── Records shown ──
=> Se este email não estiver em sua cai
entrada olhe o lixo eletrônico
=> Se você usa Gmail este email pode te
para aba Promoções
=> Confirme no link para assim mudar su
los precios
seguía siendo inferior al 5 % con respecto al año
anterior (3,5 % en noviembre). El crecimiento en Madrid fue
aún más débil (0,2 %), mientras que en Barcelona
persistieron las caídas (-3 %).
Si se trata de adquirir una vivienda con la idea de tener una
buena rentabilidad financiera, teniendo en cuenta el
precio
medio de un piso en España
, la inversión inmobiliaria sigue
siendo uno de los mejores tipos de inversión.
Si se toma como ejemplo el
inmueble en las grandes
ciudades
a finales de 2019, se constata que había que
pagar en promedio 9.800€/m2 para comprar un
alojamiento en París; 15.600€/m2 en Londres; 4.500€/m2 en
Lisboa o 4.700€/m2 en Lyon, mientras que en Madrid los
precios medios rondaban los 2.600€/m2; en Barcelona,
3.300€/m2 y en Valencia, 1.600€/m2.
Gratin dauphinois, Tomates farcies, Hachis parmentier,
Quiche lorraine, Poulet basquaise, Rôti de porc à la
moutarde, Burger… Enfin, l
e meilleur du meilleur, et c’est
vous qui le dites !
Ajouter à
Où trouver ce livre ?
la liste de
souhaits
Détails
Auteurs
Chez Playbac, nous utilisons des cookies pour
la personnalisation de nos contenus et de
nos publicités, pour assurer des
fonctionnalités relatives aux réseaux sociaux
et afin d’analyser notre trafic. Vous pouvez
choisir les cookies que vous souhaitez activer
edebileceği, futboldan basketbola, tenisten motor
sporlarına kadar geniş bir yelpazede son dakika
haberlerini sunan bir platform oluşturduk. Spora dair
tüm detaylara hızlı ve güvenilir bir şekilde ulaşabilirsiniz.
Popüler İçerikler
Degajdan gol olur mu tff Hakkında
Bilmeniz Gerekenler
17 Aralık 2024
───
» **Directions**:
Look over the records. Copy the lines that include the word "email".

» **Worked solution**:
=> Se este email não estiver em sua cai
=> Se você usa Gmail este email pode te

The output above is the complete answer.